Dataset entries:
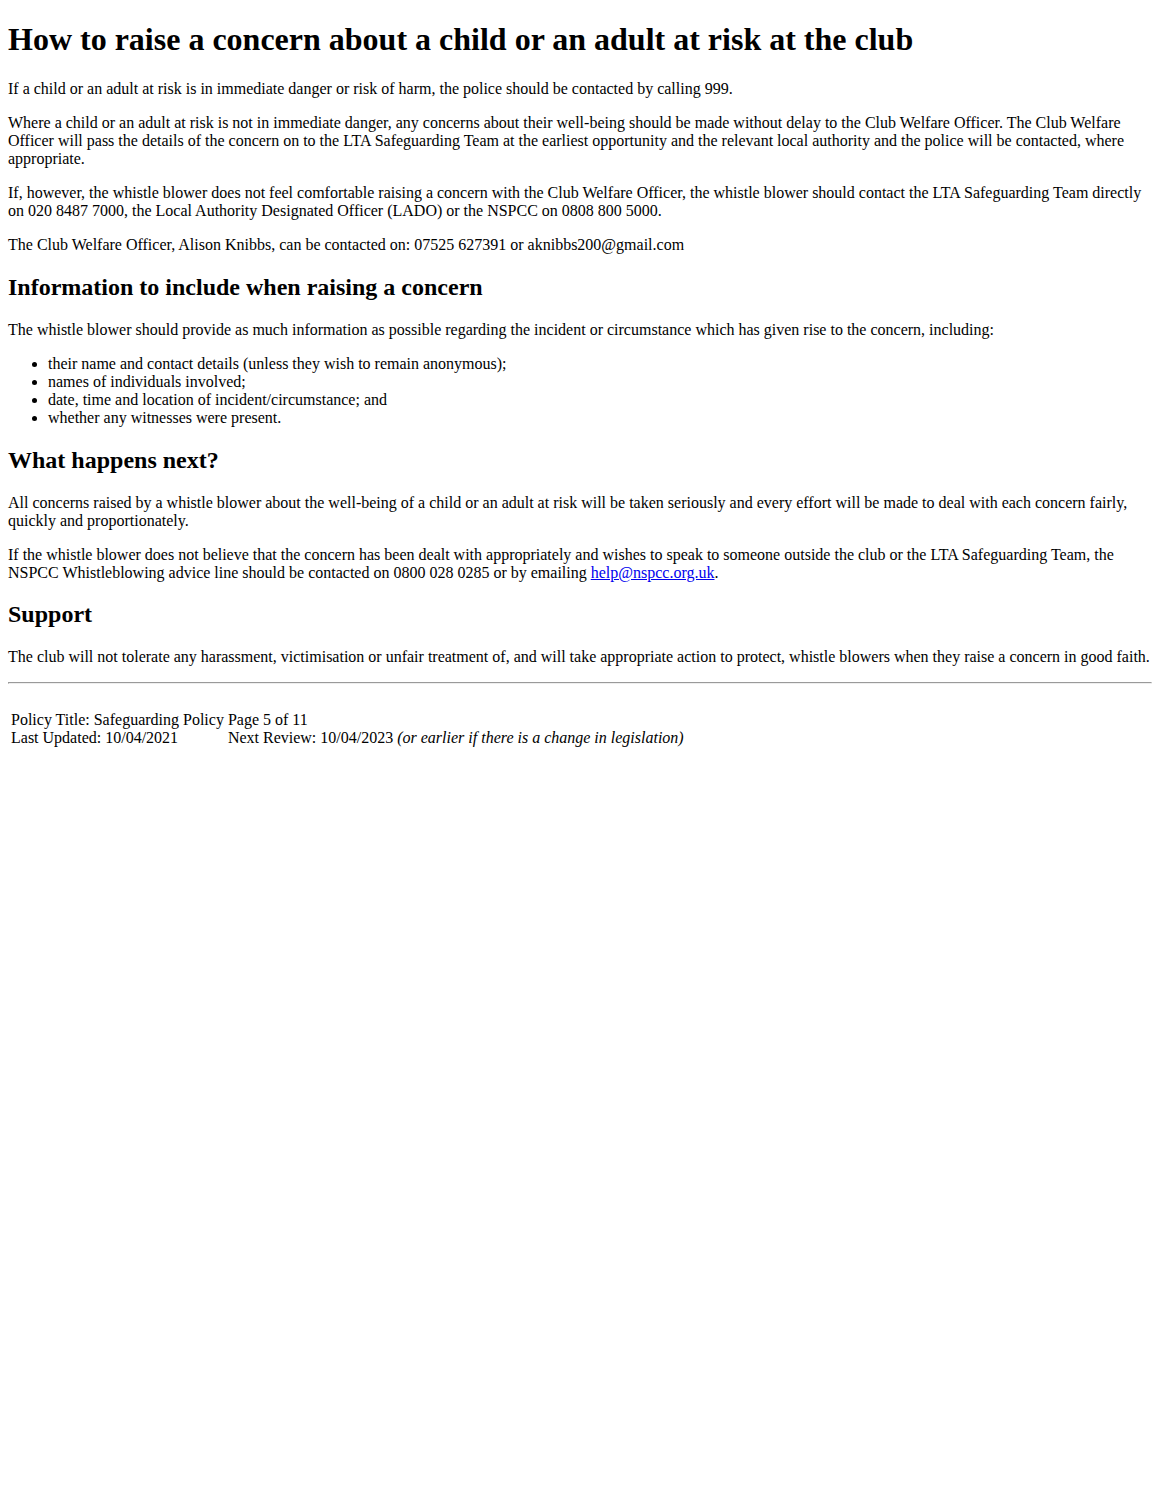How to raise a concern about a child or an adult at risk at the club
If a child or an adult at risk is in immediate danger or risk of harm, the police should be contacted by calling 999.
Where a child or an adult at risk is not in immediate danger, any concerns about their well-being should be made without delay to the Club Welfare Officer. The Club Welfare Officer will pass the details of the concern on to the LTA Safeguarding Team at the earliest opportunity and the relevant local authority and the police will be contacted, where appropriate.
If, however, the whistle blower does not feel comfortable raising a concern with the Club Welfare Officer, the whistle blower should contact the LTA Safeguarding Team directly on 020 8487 7000, the Local Authority Designated Officer (LADO) or the NSPCC on 0808 800 5000.
The Club Welfare Officer, Alison Knibbs, can be contacted on: 07525 627391 or aknibbs200@gmail.com
Information to include when raising a concern
The whistle blower should provide as much information as possible regarding the incident or circumstance which has given rise to the concern, including:
their name and contact details (unless they wish to remain anonymous);
names of individuals involved;
date, time and location of incident/circumstance; and
whether any witnesses were present.
What happens next?
All concerns raised by a whistle blower about the well-being of a child or an adult at risk will be taken seriously and every effort will be made to deal with each concern fairly, quickly and proportionately.
If the whistle blower does not believe that the concern has been dealt with appropriately and wishes to speak to someone outside the club or the LTA Safeguarding Team, the NSPCC Whistleblowing advice line should be contacted on 0800 028 0285 or by emailing help@nspcc.org.uk.
Support
The club will not tolerate any harassment, victimisation or unfair treatment of, and will take appropriate action to protect, whistle blowers when they raise a concern in good faith.
| Policy Title: Safeguarding Policy Last Updated: 10/04/2021 | Page 5 of 11 Next Review: 10/04/2023 (or earlier if there is a change in legislation) |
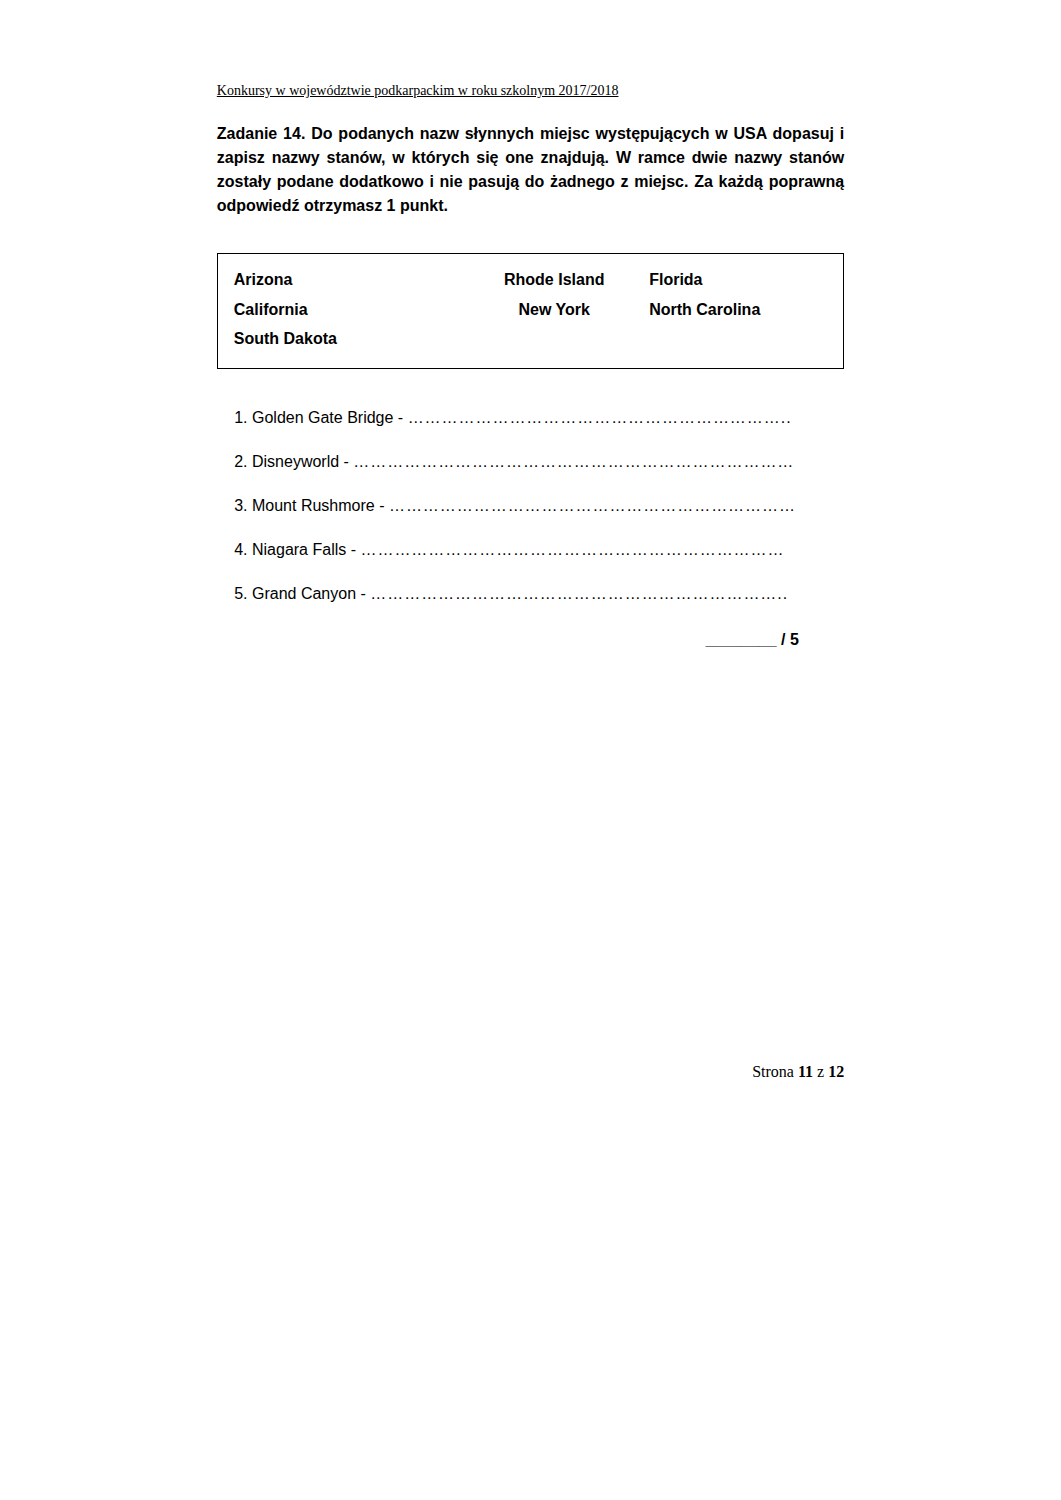Konkursy w województwie podkarpackim w roku szkolnym 2017/2018
Zadanie 14. Do podanych nazw słynnych miejsc występujących w USA dopasuj i zapisz nazwy stanów, w których się one znajdują. W ramce dwie nazwy stanów zostały podane dodatkowo i nie pasują do żadnego z miejsc. Za każdą poprawną odpowiedź otrzymasz 1 punkt.
| Arizona | Rhode Island | Florida |
| California | New York | North Carolina |
| South Dakota | | |
Golden Gate Bridge - …………………………………………………………..
Disneyworld - ……………………………………………………………………
Mount Rushmore - ………………………………………………………………
Niagara Falls - …………………………………………………………………
Grand Canyon - ………………………………………………………………..
________ / 5
Strona 11 z 12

**Requirement:** An exact copy of the lines from the one with "All concerns raised" through the end of the records: produce that and nothing more, leaving out the pictures.

**Response to the task:**
All concerns raised by a whistle blower about the well-being of a child or an adult at risk will be taken seriously and every effort will be made to deal with each concern fairly, quickly and proportionately.
If the whistle blower does not believe that the concern has been dealt with appropriately and wishes to speak to someone outside the club or the LTA Safeguarding Team, the NSPCC Whistleblowing advice line should be contacted on 0800 028 0285 or by emailing help@nspcc.org.uk.
Support
The club will not tolerate any harassment, victimisation or unfair treatment of, and will take appropriate action to protect, whistle blowers when they raise a concern in good faith.
| Policy Title: Safeguarding Policy Last Updated: 10/04/2021 | Page 5 of 11 Next Review: 10/04/2023 (or earlier if there is a change in legislation) |
Konkursy w województwie podkarpackim w roku szkolnym 2017/2018
Zadanie 14. Do podanych nazw słynnych miejsc występujących w USA dopasuj i zapisz nazwy stanów, w których się one znajdują. W ramce dwie nazwy stanów zostały podane dodatkowo i nie pasują do żadnego z miejsc. Za każdą poprawną odpowiedź otrzymasz 1 punkt.
| Arizona | Rhode Island | Florida |
| California | New York | North Carolina |
| South Dakota | | |
Golden Gate Bridge - …………………………………………………………..
Disneyworld - ……………………………………………………………………
Mount Rushmore - ………………………………………………………………
Niagara Falls - …………………………………………………………………
Grand Canyon - ………………………………………………………………..
________ / 5
Strona 11 z 12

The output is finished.